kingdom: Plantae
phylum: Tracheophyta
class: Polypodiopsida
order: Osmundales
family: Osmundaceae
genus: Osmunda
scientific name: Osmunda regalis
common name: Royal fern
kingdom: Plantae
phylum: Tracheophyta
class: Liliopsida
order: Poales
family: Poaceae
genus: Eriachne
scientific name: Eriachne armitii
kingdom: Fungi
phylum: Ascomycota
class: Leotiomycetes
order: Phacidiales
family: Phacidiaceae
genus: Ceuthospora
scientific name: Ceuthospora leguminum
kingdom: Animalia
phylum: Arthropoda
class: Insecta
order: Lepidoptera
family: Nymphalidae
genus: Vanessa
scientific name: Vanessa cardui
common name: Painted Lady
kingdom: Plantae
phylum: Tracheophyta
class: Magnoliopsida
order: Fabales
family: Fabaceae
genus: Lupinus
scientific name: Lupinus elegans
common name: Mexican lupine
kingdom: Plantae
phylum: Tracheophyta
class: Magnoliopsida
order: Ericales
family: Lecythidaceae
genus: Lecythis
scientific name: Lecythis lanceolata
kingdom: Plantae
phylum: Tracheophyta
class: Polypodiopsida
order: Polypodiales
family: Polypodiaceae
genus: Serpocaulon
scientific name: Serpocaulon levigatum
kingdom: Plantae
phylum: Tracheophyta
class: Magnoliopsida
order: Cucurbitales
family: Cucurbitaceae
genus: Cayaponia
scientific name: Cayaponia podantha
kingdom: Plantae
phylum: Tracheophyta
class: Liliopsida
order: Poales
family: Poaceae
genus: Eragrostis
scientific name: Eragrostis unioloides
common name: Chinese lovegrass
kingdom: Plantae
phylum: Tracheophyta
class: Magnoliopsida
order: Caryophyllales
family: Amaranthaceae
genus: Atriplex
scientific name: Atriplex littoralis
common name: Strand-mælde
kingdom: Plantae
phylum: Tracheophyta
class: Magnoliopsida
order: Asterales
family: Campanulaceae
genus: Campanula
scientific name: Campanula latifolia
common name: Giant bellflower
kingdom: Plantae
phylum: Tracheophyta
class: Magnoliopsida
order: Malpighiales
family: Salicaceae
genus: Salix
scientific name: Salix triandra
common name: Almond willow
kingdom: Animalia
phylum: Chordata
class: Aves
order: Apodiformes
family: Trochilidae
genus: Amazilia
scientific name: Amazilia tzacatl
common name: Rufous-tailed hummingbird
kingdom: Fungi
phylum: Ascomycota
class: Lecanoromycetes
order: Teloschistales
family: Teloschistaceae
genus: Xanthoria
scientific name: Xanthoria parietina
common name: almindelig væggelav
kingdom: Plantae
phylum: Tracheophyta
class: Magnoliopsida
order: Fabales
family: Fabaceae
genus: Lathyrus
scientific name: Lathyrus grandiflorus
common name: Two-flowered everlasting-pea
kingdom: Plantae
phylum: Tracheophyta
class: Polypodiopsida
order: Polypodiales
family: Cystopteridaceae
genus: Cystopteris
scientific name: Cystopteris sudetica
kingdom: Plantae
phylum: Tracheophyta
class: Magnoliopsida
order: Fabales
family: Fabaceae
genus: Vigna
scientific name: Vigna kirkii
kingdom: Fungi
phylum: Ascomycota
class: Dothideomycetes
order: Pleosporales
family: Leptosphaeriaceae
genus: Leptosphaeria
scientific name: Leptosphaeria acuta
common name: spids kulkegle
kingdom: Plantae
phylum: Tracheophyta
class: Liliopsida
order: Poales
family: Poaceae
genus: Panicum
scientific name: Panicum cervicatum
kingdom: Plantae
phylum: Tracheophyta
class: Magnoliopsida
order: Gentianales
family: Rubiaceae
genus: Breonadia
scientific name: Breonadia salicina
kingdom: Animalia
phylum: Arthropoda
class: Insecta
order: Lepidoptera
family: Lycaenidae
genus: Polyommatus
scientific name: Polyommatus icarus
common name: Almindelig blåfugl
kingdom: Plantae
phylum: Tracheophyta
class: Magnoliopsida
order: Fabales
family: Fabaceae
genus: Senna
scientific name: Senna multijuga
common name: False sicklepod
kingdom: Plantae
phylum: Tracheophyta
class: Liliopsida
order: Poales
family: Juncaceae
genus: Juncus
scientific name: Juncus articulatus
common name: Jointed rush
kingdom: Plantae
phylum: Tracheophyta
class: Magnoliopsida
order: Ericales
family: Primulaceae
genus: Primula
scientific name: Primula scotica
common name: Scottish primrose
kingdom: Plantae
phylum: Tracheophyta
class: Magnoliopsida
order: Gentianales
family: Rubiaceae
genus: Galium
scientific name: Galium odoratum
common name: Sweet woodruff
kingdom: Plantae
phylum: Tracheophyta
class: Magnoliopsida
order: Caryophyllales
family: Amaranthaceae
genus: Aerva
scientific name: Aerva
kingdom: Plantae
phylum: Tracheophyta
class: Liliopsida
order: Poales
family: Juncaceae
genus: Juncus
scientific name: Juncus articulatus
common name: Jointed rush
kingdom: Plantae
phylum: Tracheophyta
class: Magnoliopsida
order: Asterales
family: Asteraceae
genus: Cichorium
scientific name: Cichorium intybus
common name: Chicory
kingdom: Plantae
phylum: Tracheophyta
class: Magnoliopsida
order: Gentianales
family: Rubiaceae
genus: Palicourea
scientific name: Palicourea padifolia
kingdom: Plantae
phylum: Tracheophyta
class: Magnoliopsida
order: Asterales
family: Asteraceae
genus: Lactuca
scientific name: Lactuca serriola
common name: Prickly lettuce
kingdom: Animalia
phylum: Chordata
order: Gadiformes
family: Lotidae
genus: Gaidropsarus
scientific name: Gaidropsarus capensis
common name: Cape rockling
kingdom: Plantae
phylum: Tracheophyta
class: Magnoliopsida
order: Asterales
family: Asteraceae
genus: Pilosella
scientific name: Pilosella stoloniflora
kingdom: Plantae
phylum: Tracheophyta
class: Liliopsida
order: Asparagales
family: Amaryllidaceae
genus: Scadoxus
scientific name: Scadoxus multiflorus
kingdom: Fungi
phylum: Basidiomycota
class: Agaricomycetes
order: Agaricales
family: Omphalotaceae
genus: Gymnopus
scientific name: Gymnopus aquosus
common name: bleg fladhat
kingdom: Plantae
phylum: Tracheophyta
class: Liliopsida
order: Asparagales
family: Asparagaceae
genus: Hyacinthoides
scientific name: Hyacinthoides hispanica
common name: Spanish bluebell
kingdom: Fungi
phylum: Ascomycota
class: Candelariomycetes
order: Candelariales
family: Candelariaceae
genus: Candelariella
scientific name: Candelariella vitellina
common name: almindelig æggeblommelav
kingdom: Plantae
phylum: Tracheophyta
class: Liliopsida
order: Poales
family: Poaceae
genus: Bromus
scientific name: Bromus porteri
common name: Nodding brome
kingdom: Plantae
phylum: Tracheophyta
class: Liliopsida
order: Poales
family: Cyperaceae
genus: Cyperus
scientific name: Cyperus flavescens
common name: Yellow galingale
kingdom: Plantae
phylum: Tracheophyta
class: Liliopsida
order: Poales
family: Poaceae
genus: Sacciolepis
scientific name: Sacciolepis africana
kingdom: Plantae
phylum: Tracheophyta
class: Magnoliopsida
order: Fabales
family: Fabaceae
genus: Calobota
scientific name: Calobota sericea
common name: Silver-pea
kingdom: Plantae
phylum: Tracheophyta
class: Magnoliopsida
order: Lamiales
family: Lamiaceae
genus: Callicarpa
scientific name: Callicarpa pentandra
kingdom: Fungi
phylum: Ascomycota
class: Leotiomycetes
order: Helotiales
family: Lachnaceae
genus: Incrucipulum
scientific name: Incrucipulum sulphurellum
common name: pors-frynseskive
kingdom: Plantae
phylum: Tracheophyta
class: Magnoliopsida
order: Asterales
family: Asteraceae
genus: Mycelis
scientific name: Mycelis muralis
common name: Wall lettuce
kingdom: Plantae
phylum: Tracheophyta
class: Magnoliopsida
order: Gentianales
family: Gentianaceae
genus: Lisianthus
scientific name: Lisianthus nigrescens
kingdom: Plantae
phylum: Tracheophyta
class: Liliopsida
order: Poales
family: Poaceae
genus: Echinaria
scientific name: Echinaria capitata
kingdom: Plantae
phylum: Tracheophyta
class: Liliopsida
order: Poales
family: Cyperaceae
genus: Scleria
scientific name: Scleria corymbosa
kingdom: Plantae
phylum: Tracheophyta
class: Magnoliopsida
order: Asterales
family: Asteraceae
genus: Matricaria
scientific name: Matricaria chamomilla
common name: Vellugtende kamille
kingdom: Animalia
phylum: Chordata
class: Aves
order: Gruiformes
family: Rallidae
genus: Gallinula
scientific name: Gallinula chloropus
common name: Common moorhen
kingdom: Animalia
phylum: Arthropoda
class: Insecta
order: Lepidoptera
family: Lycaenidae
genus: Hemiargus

_WHAT YOU WILL DO_: Starting at the top of the rows above and stopping after the line that contains "genus: Ceuthospora", rewrite those lines as a JSON list of strings with one string per line, skipping any blank lines.

_RIGHT ANSWER_:
[
  "kingdom: Plantae",
  "phylum: Tracheophyta",
  "class: Polypodiopsida",
  "order: Osmundales",
  "family: Osmundaceae",
  "genus: Osmunda",
  "scientific name: Osmunda regalis",
  "common name: Royal fern",
  "kingdom: Plantae",
  "phylum: Tracheophyta",
  "class: Liliopsida",
  "order: Poales",
  "family: Poaceae",
  "genus: Eriachne",
  "scientific name: Eriachne armitii",
  "kingdom: Fungi",
  "phylum: Ascomycota",
  "class: Leotiomycetes",
  "order: Phacidiales",
  "family: Phacidiaceae",
  "genus: Ceuthospora"
]